Il resto è storia nota, una cavalcata trionfale che ha riportato la Juve Stabia in paradiso. Andrea Adorante venne incoronato nuovo “Re” del Menti a suon di gol pesantissimi; Leonardo Candellone si confermò il “Principe” del sacrificio e della tecnica e il progetto di Langella, Lovisa e Pagliuca si rivelò la scommessa più vincente degli ultimi decenni.

Un legame indissolubile

Ad oggi, sulla trattativa Quagliarella non esiste una verità assoluta, ma solo un mosaico di ipotesi e voci.
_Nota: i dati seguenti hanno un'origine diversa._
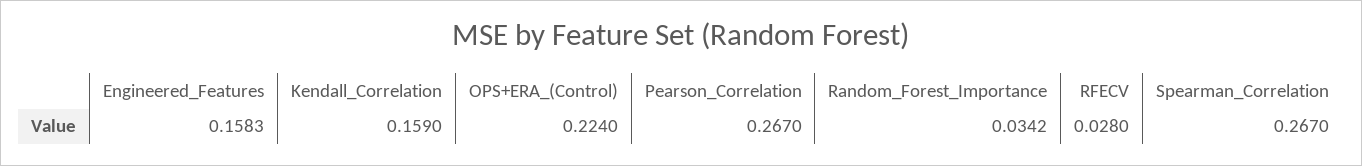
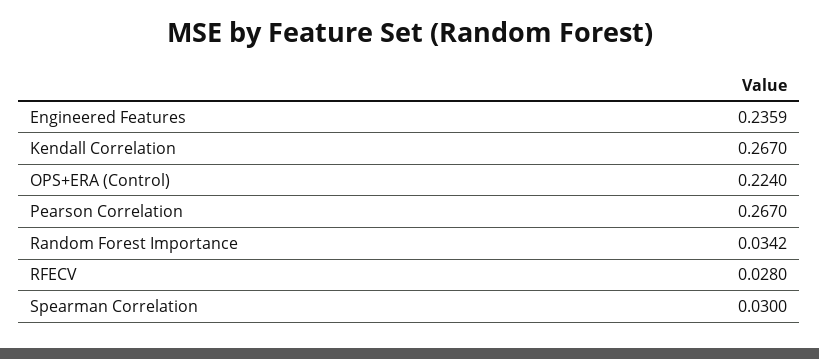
Engineered_Features: 0.1583 -> 0.2359
Kendall_Correlation: 0.159 -> 0.267
Spearman_Correlation: 0.267 -> 0.03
Fabio resta un motivo di orgoglio infinito per Castellammare, un simbolo di eccellenza che non ha avuto bisogno di indossare la maglia gialloblù per essere amato dalla sua gente.

Chissà come sarebbe andata con lui in campo. Forse avremmo visto più rovesciate, o forse l’alchimia perfetta di quel gruppo sarebbe cambiata. Non è tempo di rimpianti, ma di ricordi dolci: quelli di un’annata in cui la Juve Stabia ha smesso di sognare i campioni del passato per iniziare a scrivere, con i suoi nuovi eroi, una pagina di storia indelebile.